Electronic Communications Privacy Act
Encyclopedia : E : EL : ELE : Electronic Communications Privacy Act
- ECPA redirects here. For the Christian publishers association, see Evangelical Christian Publishers Association
Title I of ECPA protects electronic communications while in transit. Title II of the ECPA, the Stored Communications Act (SCA) protects messages stored on computers, but its protections are weaker than the ECPA's. Several court cases raised the question of whether e-mail messages are protected under ECPA while they were in temporary storage enroute to their final destination. In United States v. Councilman, a U.S. district court and a three judge appeals panel ruled they were not, but in 2005, the full United States Court of Appeals for the First Circuit ruled that they were. Privacy advocates were relieved, though the ruling might still be appealed to the U.S. Supreme Court. They had argued in Amicus curiae briefs that if the ECPA did not protect e-mail in temporary storage, its added protections were meaningless as virtually all electronic mail is stored temproarily in transit at least once and that Congress would have known this in 1986 when the law was passed. (see e.g. RFC 822).

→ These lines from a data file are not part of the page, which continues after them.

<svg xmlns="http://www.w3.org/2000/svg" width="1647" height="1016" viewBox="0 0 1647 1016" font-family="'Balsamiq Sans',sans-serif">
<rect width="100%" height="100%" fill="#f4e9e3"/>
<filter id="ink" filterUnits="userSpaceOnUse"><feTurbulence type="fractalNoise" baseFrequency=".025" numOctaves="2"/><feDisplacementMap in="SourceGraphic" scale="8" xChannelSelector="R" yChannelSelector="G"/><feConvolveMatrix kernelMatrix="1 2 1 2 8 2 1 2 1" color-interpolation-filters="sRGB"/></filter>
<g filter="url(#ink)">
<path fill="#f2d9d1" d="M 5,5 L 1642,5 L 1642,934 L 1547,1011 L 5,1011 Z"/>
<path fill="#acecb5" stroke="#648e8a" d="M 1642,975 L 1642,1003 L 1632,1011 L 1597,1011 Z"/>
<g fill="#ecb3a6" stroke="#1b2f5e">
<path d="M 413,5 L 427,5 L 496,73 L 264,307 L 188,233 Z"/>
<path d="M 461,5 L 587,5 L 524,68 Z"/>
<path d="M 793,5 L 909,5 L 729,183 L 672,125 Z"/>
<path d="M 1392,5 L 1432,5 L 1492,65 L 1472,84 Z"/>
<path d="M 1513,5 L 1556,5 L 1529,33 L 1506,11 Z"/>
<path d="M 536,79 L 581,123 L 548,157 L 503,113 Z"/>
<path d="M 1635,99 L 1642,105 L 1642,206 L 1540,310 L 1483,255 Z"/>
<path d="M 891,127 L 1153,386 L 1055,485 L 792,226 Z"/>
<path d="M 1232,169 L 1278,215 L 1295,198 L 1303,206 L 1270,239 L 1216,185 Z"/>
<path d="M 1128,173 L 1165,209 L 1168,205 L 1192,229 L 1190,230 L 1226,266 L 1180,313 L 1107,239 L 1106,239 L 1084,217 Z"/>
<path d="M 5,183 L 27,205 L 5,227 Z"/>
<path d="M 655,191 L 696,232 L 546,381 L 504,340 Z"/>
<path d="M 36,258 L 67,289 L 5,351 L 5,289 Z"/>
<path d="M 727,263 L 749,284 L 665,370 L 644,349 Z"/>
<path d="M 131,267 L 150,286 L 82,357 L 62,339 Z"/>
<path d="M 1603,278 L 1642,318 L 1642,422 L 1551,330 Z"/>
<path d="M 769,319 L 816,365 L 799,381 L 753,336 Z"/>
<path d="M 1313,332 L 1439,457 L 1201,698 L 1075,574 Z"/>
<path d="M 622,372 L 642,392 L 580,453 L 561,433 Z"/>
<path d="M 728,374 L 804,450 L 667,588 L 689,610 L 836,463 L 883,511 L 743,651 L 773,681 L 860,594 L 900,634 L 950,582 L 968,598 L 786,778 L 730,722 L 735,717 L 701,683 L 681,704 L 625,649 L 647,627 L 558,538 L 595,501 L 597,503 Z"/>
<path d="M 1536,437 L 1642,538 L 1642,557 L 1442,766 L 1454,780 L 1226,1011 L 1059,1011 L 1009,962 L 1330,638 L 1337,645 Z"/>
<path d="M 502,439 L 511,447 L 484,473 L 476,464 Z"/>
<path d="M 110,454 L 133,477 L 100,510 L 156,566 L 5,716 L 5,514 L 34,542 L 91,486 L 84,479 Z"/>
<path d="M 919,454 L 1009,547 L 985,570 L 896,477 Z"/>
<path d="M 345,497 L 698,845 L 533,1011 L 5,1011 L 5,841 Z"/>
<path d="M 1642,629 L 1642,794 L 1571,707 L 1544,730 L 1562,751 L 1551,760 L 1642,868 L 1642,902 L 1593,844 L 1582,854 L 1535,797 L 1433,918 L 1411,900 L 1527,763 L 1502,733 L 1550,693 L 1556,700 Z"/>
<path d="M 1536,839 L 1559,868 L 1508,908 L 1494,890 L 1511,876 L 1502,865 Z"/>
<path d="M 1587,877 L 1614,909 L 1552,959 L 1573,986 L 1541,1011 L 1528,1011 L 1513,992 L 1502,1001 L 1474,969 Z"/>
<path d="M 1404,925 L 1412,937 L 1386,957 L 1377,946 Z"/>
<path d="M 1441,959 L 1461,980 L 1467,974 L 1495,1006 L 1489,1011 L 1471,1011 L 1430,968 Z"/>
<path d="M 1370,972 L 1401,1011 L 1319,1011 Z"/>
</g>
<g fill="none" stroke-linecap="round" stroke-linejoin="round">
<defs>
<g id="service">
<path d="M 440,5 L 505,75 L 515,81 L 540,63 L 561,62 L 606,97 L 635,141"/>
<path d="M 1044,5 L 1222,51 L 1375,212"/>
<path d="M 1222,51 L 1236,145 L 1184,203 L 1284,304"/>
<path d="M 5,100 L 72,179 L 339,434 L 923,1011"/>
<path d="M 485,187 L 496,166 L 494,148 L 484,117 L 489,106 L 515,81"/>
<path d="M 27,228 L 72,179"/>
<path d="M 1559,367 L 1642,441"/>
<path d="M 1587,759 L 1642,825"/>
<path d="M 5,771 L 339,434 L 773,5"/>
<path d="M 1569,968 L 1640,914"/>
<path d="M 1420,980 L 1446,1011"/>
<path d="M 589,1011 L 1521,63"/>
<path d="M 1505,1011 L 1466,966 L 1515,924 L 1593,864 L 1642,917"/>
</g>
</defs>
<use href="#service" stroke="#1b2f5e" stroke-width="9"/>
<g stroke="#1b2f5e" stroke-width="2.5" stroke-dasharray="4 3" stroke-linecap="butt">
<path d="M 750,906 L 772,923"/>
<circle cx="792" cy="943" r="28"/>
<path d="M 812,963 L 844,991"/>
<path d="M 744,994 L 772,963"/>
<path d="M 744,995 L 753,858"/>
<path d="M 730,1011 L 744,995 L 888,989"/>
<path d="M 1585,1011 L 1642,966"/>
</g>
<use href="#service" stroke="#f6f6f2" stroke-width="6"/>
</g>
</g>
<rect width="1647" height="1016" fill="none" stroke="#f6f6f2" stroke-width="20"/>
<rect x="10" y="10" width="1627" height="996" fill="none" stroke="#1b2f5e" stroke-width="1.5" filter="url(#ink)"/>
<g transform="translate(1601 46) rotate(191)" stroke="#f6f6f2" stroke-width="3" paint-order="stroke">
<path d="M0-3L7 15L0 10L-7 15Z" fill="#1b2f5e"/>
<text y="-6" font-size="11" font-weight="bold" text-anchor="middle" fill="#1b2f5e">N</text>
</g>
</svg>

From a rights perspective, the ECPA only protects individuals' communications against government surveillance conducted without a court order, from third parties with no legitimate access to the messages, and from the carriers of the messages, such as Internet service providers. However it appears to provide little privacy protection to employees with respect to their communications as conducted on the equipment owned by their employer.